* [ASSIGNMENT]: Exact copy, no pictures: return only the lines below from the line with "being humiliated? Journey with me …" up to and including the line with "in favor of the goal of".

* [Page-level text extractions]:
---+---

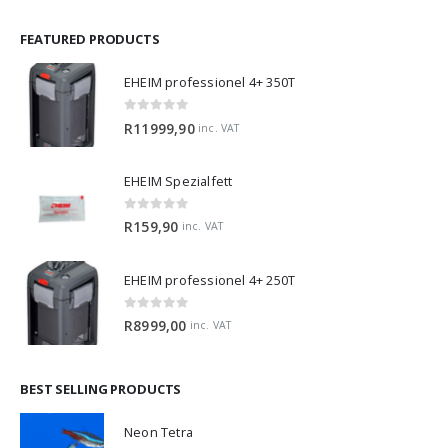
FEATURED PRODUCTS
EHEIM professionel 4+ 350T
0
out of 5
R
11999,90
inc. VAT
EHEIM Spezialfett
0
out of 5
R
159,90
inc. VAT
EHEIM professionel 4+ 250T
0
out of 5
R
8999,00
inc. VAT
BEST SELLING PRODUCTS
Neon Tetra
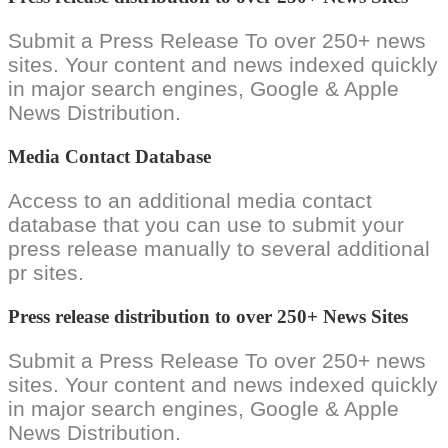
Submit a Press Release To over 250+ news
sites. Your content and news indexed quickly
in major search engines, Google & Apple
News Distribution.
Media Contact Database
Access to an additional media contact
database that you can use to submit your
press release manually to several additional
pr sites.
Press release distribution to over 250+ News Sites
Submit a Press Release To over 250+ news
sites. Your content and news indexed quickly
in major search engines, Google & Apple
News Distribution.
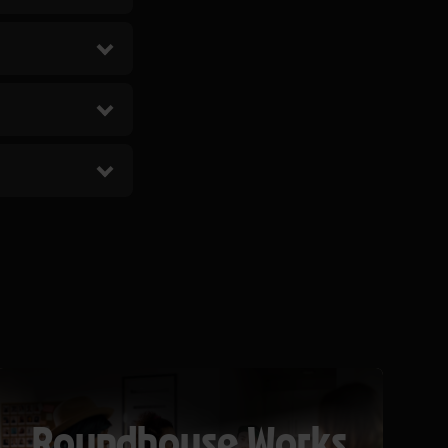
Roundhouse Works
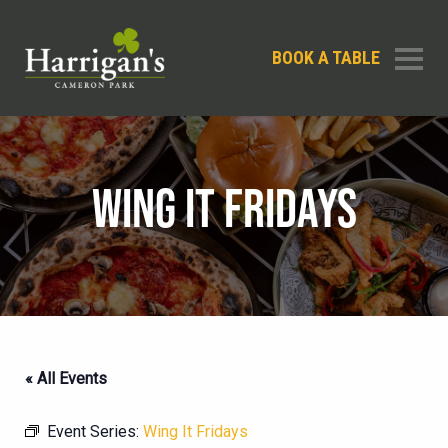
BOOK A TABLE
WING IT FRIDAYS
« All Events
Event Series:
Wing It Fridays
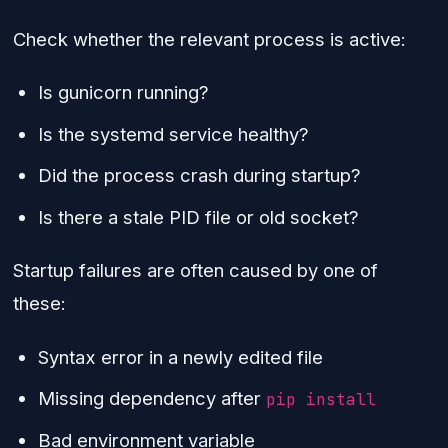
Check whether the relevant process is active:
Is gunicorn running?
Is the systemd service healthy?
Did the process crash during startup?
Is there a stale PID file or old socket?
Startup failures are often caused by one of
these:
Syntax error in a newly edited file
Missing dependency after
pip install
Bad environment variable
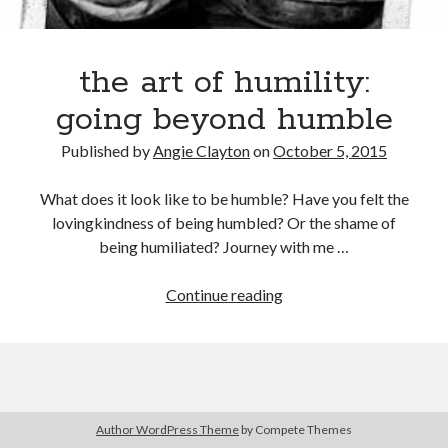
the art of humility:
Search
Search
going beyond humble
Published by
Angie Clayton
on
October 5, 2015
What does it look like to be humble? Have you felt the
lovingkindness of being humbled? Or the shame of
being humiliated? Journey with me …
the
Continue reading
art
of
humility:
going
beyond
Author WordPress Theme
by Compete Themes
humble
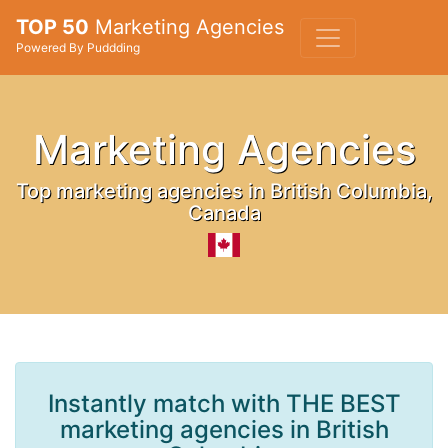
TOP 50
Marketing Agencies
Powered By Puddding
Marketing Agencies
Top marketing agencies in British Columbia,
Canada
Instantly match with THE BEST
marketing agencies in British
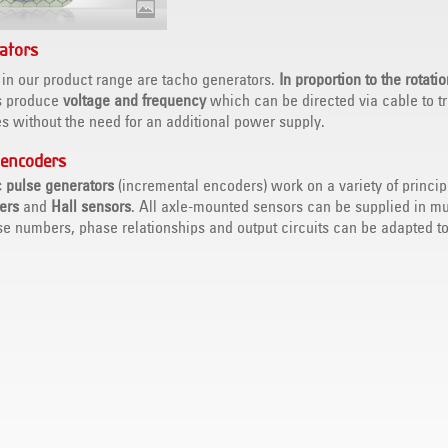
ators
 in our product range are tacho generators.
In proportion to the rotati
s produce
voltage and frequency
which can be directed via cable to t
s without the need for an additional power supply.
 encoders
c pulse generators
(incremental encoders) work on a variety of princip
iers
and
Hall sensors
. All axle-mounted sensors can be supplied in mu
se numbers, phase relationships and output circuits can be adapted to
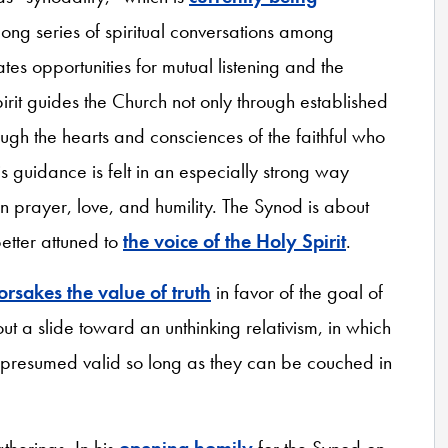
long series of spiritual conversations among
tes opportunities for mutual listening and the
pirit guides the Church not only through established
ough the hearts and consciences of the faithful who
his guidance is felt in an especially strong way
 prayer, love, and humility. The Synod is about
etter attuned to
the voice of the Holy Spirit
.
orsakes the value of truth
in favor of the goal of
t a slide toward an unthinking relativism, in which
e presumed valid so long as they can be couched in
atherings. In his
opening homily
for the Synod on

---+---

* [OUTPUT OF THE TASK]:
being humiliated? Journey with me …
the
Continue reading
art
of
humility:
going
beyond
Author WordPress Theme
by Compete Themes
humble
TOP 50
Marketing Agencies
Powered By Puddding
Marketing Agencies
Top marketing agencies in British Columbia,
Canada
Instantly match with THE BEST
marketing agencies in British
ators
 in our product range are tacho generators.
In proportion to the rotati
s produce
voltage and frequency
which can be directed via cable to t
s without the need for an additional power supply.
 encoders
c pulse generators
(incremental encoders) work on a variety of princip
iers
and
Hall sensors
. All axle-mounted sensors can be supplied in mu
se numbers, phase relationships and output circuits can be adapted to
long series of spiritual conversations among
tes opportunities for mutual listening and the
pirit guides the Church not only through established
ough the hearts and consciences of the faithful who
his guidance is felt in an especially strong way
 prayer, love, and humility. The Synod is about
etter attuned to
the voice of the Holy Spirit
.
orsakes the value of truth
in favor of the goal of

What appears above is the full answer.